Valerie Clark
Nov 17, 2011
Featured

A closer look at an identity authentication model

Privacy concerns have been voiced loud and clear by individuals, governments, and organizations across the globe. 

The Internet has given us great tools for finding the people and places we need, but at what cost to our privacy?  Is it hypocritical to question the sites which deliver the information we request?  Or maybe those sites have not acted responsibly?   

When it comes to unauthorized sharing of personal information, I suppose it doesn’t matter how innocent the intentions may be.  What matters most is that the information being shared is #1: authorized, and #2: authenticated.   

The government, and a growing number of concerned citizens, believe an identity authentication model should be developed to set standards for handling personal information online.  For example, the online socialization magnet, Facebook now allows users to access their healthcare records with their Facebook account.  This sort of expansion raises red flags for me and many others who feel this social mothership has gone too far off course.   

The purpose of an identity authentication model is to validate personally identifying information using a secure process, with user consent.  Sites like Google and Twitter have already been penalized by the FTC for unauthorized release of user attributes to the public, like user’s names, gender, and location.  Facebook is no exception; the company is currently dealing with the FTC over a complaint filed by a group of concerned users.   

People are right to question the privacy practices of any company they share personal information with; that is why healthcare providers and credit card companies are required to disclose their privacy policies with consumers.  At the very least, why not require the same process for online sites where personal information is shared.  As a user, if you are giving up your name, birth date, address, phone number, and/or social security number, a mental red flag should remind you to check the site’s privacy practices before giving your consent.   

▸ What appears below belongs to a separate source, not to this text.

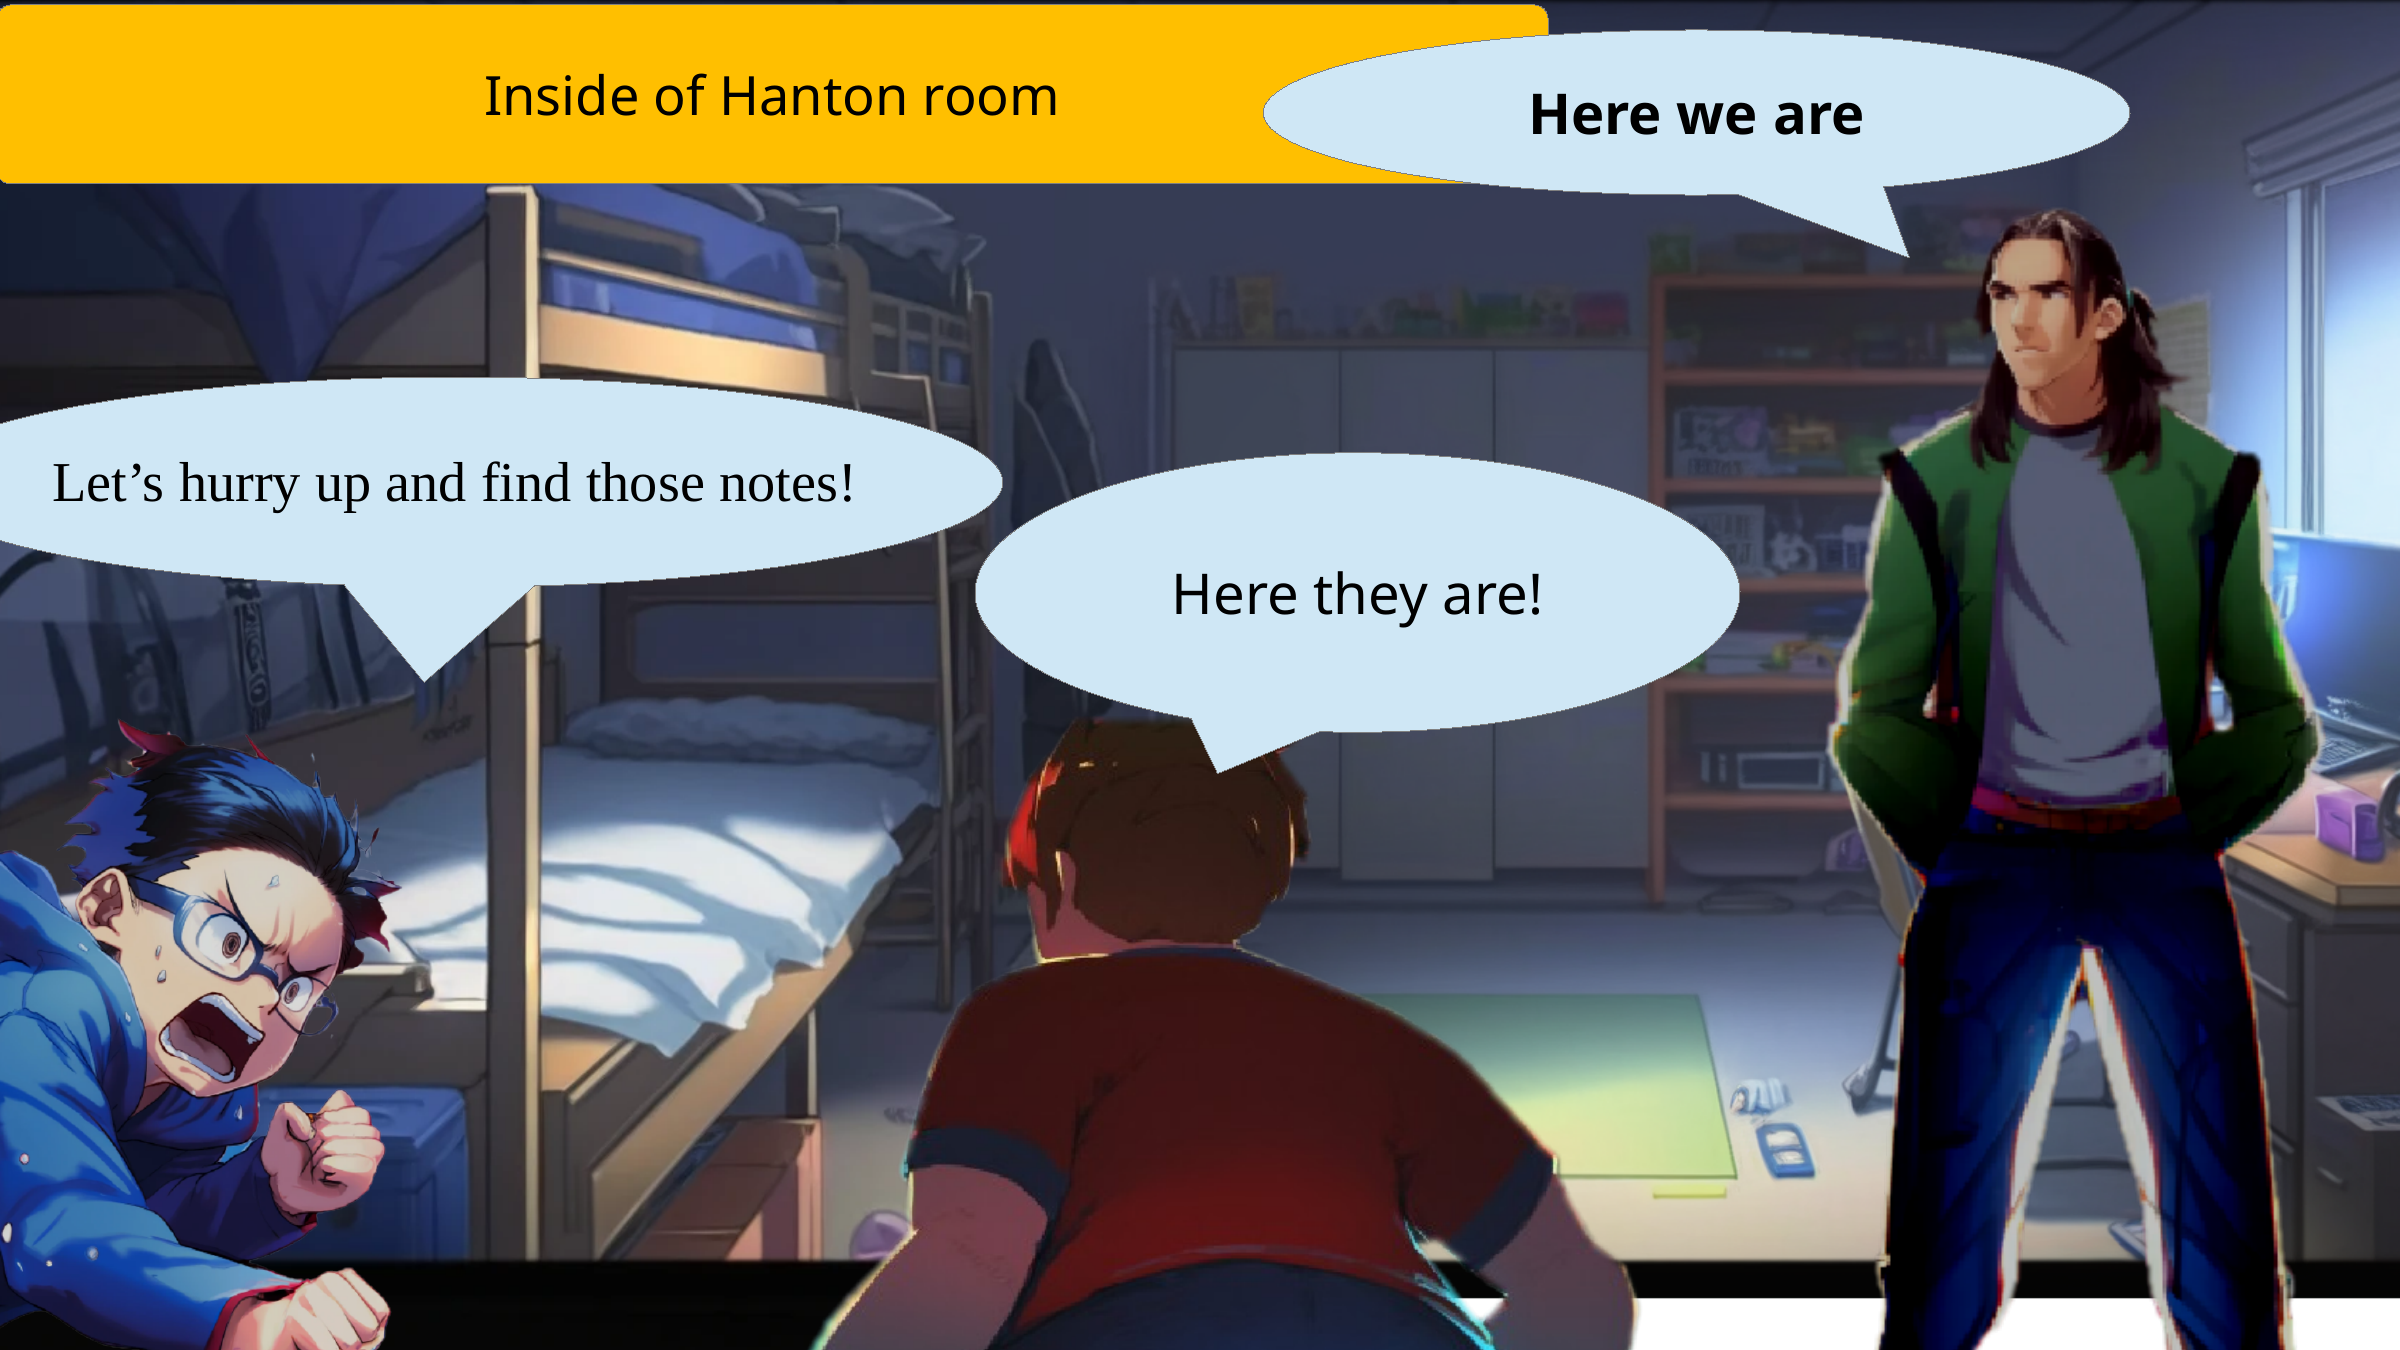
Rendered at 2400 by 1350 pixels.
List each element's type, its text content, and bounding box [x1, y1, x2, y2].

I’d like to see an identity authentication model that starts with a mandate of privacy policy disclosures across the board.  When a user provides personal and potentially private information, they agree to the policy before the information is stored in a database; however, how many of us would actually read those privacy notes?  If you’re like me, I immediately toss any privacy notice I get in the trash because I assume the wording meets an acceptable, industry standard.   

The problem with Facebook, Twitter, Google, and the like, is that there is no “acceptable, industry standard” for privacy practices.  If such a standard did exist as an integral part of an identity authentication model, users would get familiar with the wording and ultimately come to accept it as an industry standard.  Of course, not everyone will be happy with the standard and those folks can opt out of participating or using the service further.  On the other hand, an in-your-face sort of privacy acknowledgement may remind users of the potential consequences associated with sharing certain types of content online and deter inappropriate use of social media.   

The second component of an identity authentication model is the validation process itself.  Recent developments from OpenID Connect and OAuth 2.0 (open authentication) have shown promising results by enabling users to control their personal data directly.  Another service known as “Street Identity” has been introduced by a group of companies including Google and Verizon.  This concept builds on OpenID’s and OAuth’s developments to aggregate and distribute authenticated user data with user consent. 

Together, these concepts may be the foundation for a real-world identity authentication model, but more analysis is needed.    Development of an identity authentication model will inevitably create a market where identities are being bought and sold, in a sense.  Companies will pay others to have access to the authenticated attributes for its users. 

As crazy as that sounds, it will solve a lot of problems by streamlining the identity authentication process worldwide.  Your information will be guarded by you and shared by one reliable company that meets an acceptable, industry standard for handling your personal data.